▶ [Instruction] Your copy should match the entries below exactly, apart from the images.

▶ [Available data]

= Beginning of Section =

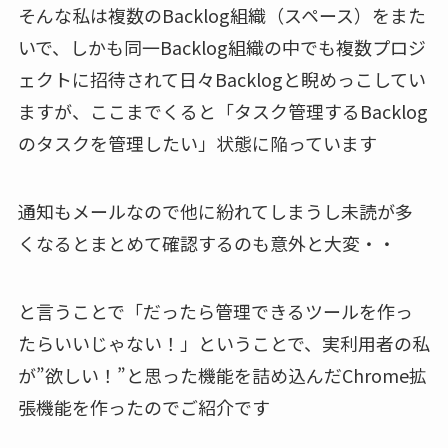
そんな私は複数のBacklog組織（スペース）をまた
いで、しかも同一Backlog組織の中でも複数プロジ
ェクトに招待されて日々Backlogと睨めっこしてい
ますが、ここまでくると「タスク管理するBacklog
のタスクを管理したい」状態に陥っています
通知もメールなので他に紛れてしまうし未読が多
くなるとまとめて確認するのも意外と大変・・
と言うことで「だったら管理できるツールを作っ
たらいいじゃない！」ということで、実利用者の私
が”欲しい！”と思った機能を詰め込んだChrome拡
張機能を作ったのでご紹介です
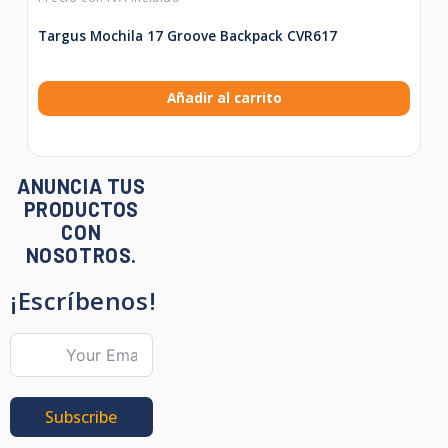
Targus Mochila 17 Groove Backpack CVR617
Añadir al carrito
ANUNCIA TUS
PRODUCTOS
CON
NOSOTROS.
¡Escríbenos!
Subscribe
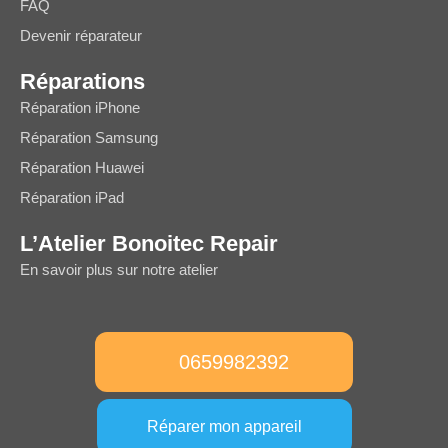
FAQ
Devenir réparateur
Réparations
Réparation iPhone
Réparation Samsung
Réparation Huawei
Réparation iPad
L’Atelier Bonoitec Repair
En savoir plus sur notre atelier
0659982392
Réparer mon appareil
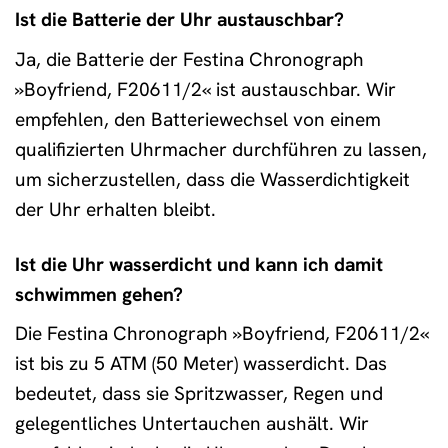
Ist die Batterie der Uhr austauschbar?
Ja, die Batterie der Festina Chronograph
»Boyfriend, F20611/2« ist austauschbar. Wir
empfehlen, den Batteriewechsel von einem
qualifizierten Uhrmacher durchführen zu lassen,
um sicherzustellen, dass die Wasserdichtigkeit
der Uhr erhalten bleibt.
Ist die Uhr wasserdicht und kann ich damit
schwimmen gehen?
Die Festina Chronograph »Boyfriend, F20611/2«
ist bis zu 5 ATM (50 Meter) wasserdicht. Das
bedeutet, dass sie Spritzwasser, Regen und
gelegentliches Untertauchen aushält. Wir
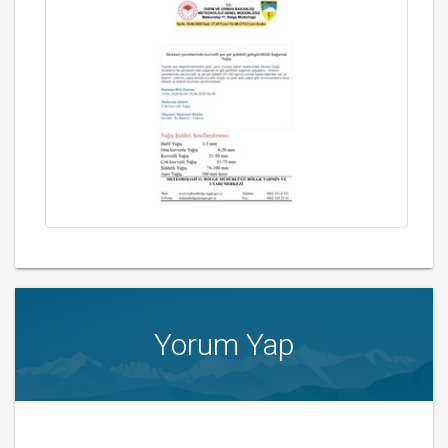
Yorum Yap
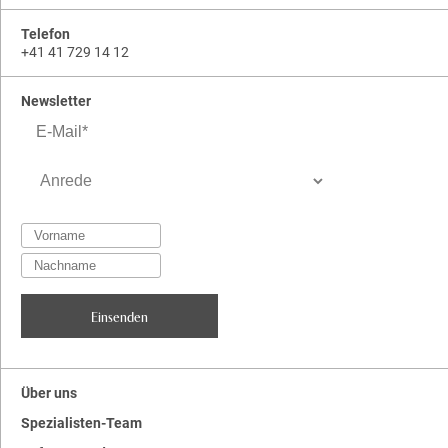
Telefon
+41 41 729 14 12
Newsletter
Über uns
Spezialisten-Team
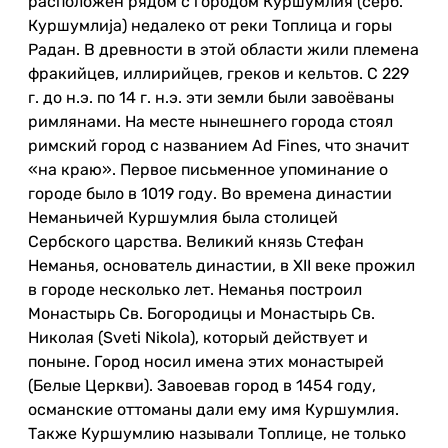
расположен рядом с городом Куршумлия (серб.
Куршумлија) недалеко от реки Топлица и горы
Радан. В древности в этой области жили племена
фракийцев, иллирийцев, греков и кельтов. С 229
г. до н.э. по 14 г. н.э. эти земли были завоёваны
римлянами. На месте нынешнего города стоял
римский город с названием Ad Fines, что значит
«на краю». Первое письменное упоминание о
городе было в 1019 году. Во времена династии
Неманьичей Куршумлия была столицей
Сербского царства. Великий князь Стефан
Неманья, основатель династии, в XII веке прожил
в городе несколько лет. Неманья построил
Монастырь Св. Богородицы и Монастырь Св.
Николая (Sveti Nikola), который действует и
поныне. Город носил имена этих монастырей
(Белые Церкви). Завоевав город в 1454 году,
османские оттоманы дали ему имя Куршумлия.
Также Куршумлию называли Топлице, не только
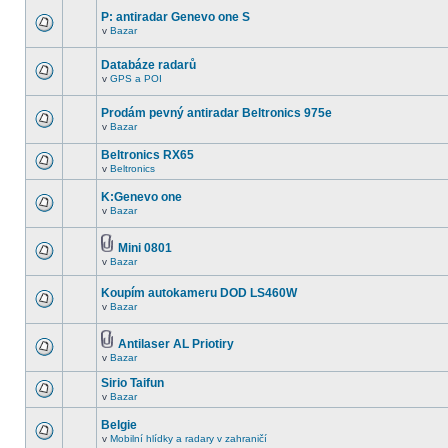
P: antiradar Genevo one S
v
Bazar
Databáze radarů
v
GPS a POI
Prodám pevný antiradar Beltronics 975e
v
Bazar
Beltronics RX65
v
Beltronics
K:Genevo one
v
Bazar
Mini 0801
v
Bazar
Koupím autokameru DOD LS460W
v
Bazar
Antilaser AL Priotiry
v
Bazar
Sirio Taifun
v
Bazar
Belgie
v
Mobilní hlídky a radary v zahraničí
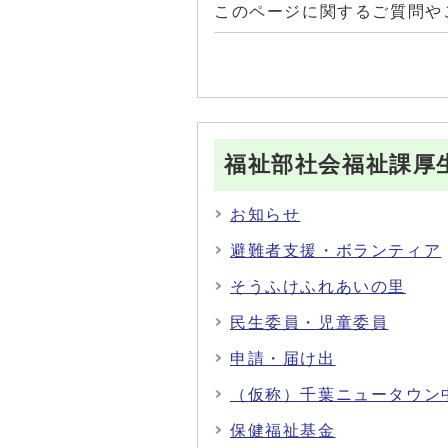
このページに関するご質問や
福祉部社会福祉課厚
お知らせ
避難者支援・ボランティア
そうふけふれあいの里
民生委員・児童委員
申請・届け出
（仮称）千葉ニュータウン
保健福祉基金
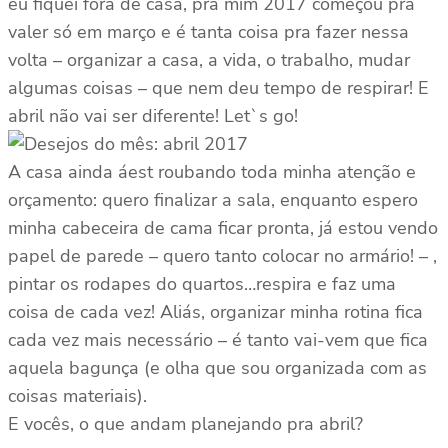
eu fiquei fora de casa, pra mim 2017 começou pra
valer só em março e é tanta coisa pra fazer nessa
volta – organizar a casa, a vida, o trabalho, mudar
algumas coisas – que nem deu tempo de respirar! E
abril não vai ser diferente! Let`s go!
A casa ainda áest roubando toda minha atenção e
orçamento: quero finalizar a sala, enquanto espero
minha cabeceira de cama ficar pronta, já estou vendo
papel de parede – quero tanto colocar no armário! – ,
pintar os rodapes do quartos…respira e faz uma
coisa de cada vez! Aliás, organizar minha rotina fica
cada vez mais necessário – é tanto vai-vem que fica
aquela bagunça (e olha que sou organizada com as
coisas materiais).
E vocês, o que andam planejando pra abril?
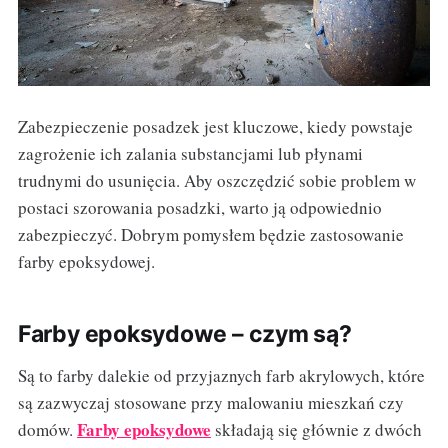
Zabezpieczenie posadzek jest kluczowe, kiedy powstaje
zagrożenie ich zalania substancjami lub płynami
trudnymi do usunięcia. Aby oszczędzić sobie problem w
postaci szorowania posadzki, warto ją odpowiednio
zabezpieczyć. Dobrym pomysłem będzie zastosowanie
farby epoksydowej.
Farby epoksydowe – czym są?
Są to farby dalekie od przyjaznych farb akrylowych, które
są zazwyczaj stosowane przy malowaniu mieszkań czy
Farby epoksydowe
domów.
składają się głównie z dwóch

= End of Section =

▶ [Response to the task]
そんな私は複数のBacklog組織（スペース）をまた
いで、しかも同一Backlog組織の中でも複数プロジ
ェクトに招待されて日々Backlogと睨めっこしてい
ますが、ここまでくると「タスク管理するBacklog
のタスクを管理したい」状態に陥っています
通知もメールなので他に紛れてしまうし未読が多
くなるとまとめて確認するのも意外と大変・・
と言うことで「だったら管理できるツールを作っ
たらいいじゃない！」ということで、実利用者の私
が”欲しい！”と思った機能を詰め込んだChrome拡
張機能を作ったのでご紹介です
Targus Mochila 17 Groove Backpack CVR617
Añadir al carrito
ANUNCIA TUS
PRODUCTOS
CON
NOSOTROS.
¡Escríbenos!
Subscribe
FAQ
Devenir réparateur
Réparations
Réparation iPhone
Réparation Samsung
Réparation Huawei
Réparation iPad
L’Atelier Bonoitec Repair
En savoir plus sur notre atelier
0659982392
Réparer mon appareil
Ist die Batterie der Uhr austauschbar?
Ja, die Batterie der Festina Chronograph
»Boyfriend, F20611/2« ist austauschbar. Wir
empfehlen, den Batteriewechsel von einem
qualifizierten Uhrmacher durchführen zu lassen,
um sicherzustellen, dass die Wasserdichtigkeit
der Uhr erhalten bleibt.
Ist die Uhr wasserdicht und kann ich damit
schwimmen gehen?
Die Festina Chronograph »Boyfriend, F20611/2«
ist bis zu 5 ATM (50 Meter) wasserdicht. Das
bedeutet, dass sie Spritzwasser, Regen und
gelegentliches Untertauchen aushält. Wir
Yorum Yap
Telefon
+41 41 729 14 12
Newsletter
Über uns
Spezialisten-Team
расположен рядом с городом Куршумлия (серб.
Куршумлија) недалеко от реки Топлица и горы
Радан. В древности в этой области жили племена
фракийцев, иллирийцев, греков и кельтов. С 229
г. до н.э. по 14 г. н.э. эти земли были завоёваны
римлянами. На месте нынешнего города стоял
римский город с названием Ad Fines, что значит
«на краю». Первое письменное упоминание о
городе было в 1019 году. Во времена династии
Неманьичей Куршумлия была столицей
Сербского царства. Великий князь Стефан
Неманья, основатель династии, в XII веке прожил
в городе несколько лет. Неманья построил
Монастырь Св. Богородицы и Монастырь Св.
Николая (Sveti Nikola), который действует и
поныне. Город носил имена этих монастырей
(Белые Церкви). Завоевав город в 1454 году,
османские оттоманы дали ему имя Куршумлия.
Также Куршумлию называли Топлице, не только
P: antiradar Genevo one S
v
Bazar
Databáze radarů
v
GPS a POI
Prodám pevný antiradar Beltronics 975e
v
Bazar
Beltronics RX65
v
Beltronics
K:Genevo one
v
Bazar
Mini 0801
v
Bazar
Koupím autokameru DOD LS460W
v
Bazar
Antilaser AL Priotiry
v
Bazar
Sirio Taifun
v
Bazar
Belgie
v
Mobilní hlídky a radary v zahraničí
このページに関するご質問や
福祉部社会福祉課厚
お知らせ
避難者支援・ボランティア
そうふけふれあいの里
民生委員・児童委員
申請・届け出
（仮称）千葉ニュータウン
保健福祉基金
eu fiquei fora de casa, pra mim 2017 começou pra
valer só em março e é tanta coisa pra fazer nessa
volta – organizar a casa, a vida, o trabalho, mudar
algumas coisas – que nem deu tempo de respirar! E
abril não vai ser diferente! Let`s go!
A casa ainda áest roubando toda minha atenção e
orçamento: quero finalizar a sala, enquanto espero
minha cabeceira de cama ficar pronta, já estou vendo
papel de parede – quero tanto colocar no armário! – ,
pintar os rodapes do quartos…respira e faz uma
coisa de cada vez! Aliás, organizar minha rotina fica
cada vez mais necessário – é tanto vai-vem que fica
aquela bagunça (e olha que sou organizada com as
coisas materiais).
E vocês, o que andam planejando pra abril?
Zabezpieczenie posadzek jest kluczowe, kiedy powstaje
zagrożenie ich zalania substancjami lub płynami
trudnymi do usunięcia. Aby oszczędzić sobie problem w
postaci szorowania posadzki, warto ją odpowiednio
zabezpieczyć. Dobrym pomysłem będzie zastosowanie
farby epoksydowej.
Farby epoksydowe – czym są?
Są to farby dalekie od przyjaznych farb akrylowych, które
są zazwyczaj stosowane przy malowaniu mieszkań czy
Farby epoksydowe
domów.
składają się głównie z dwóch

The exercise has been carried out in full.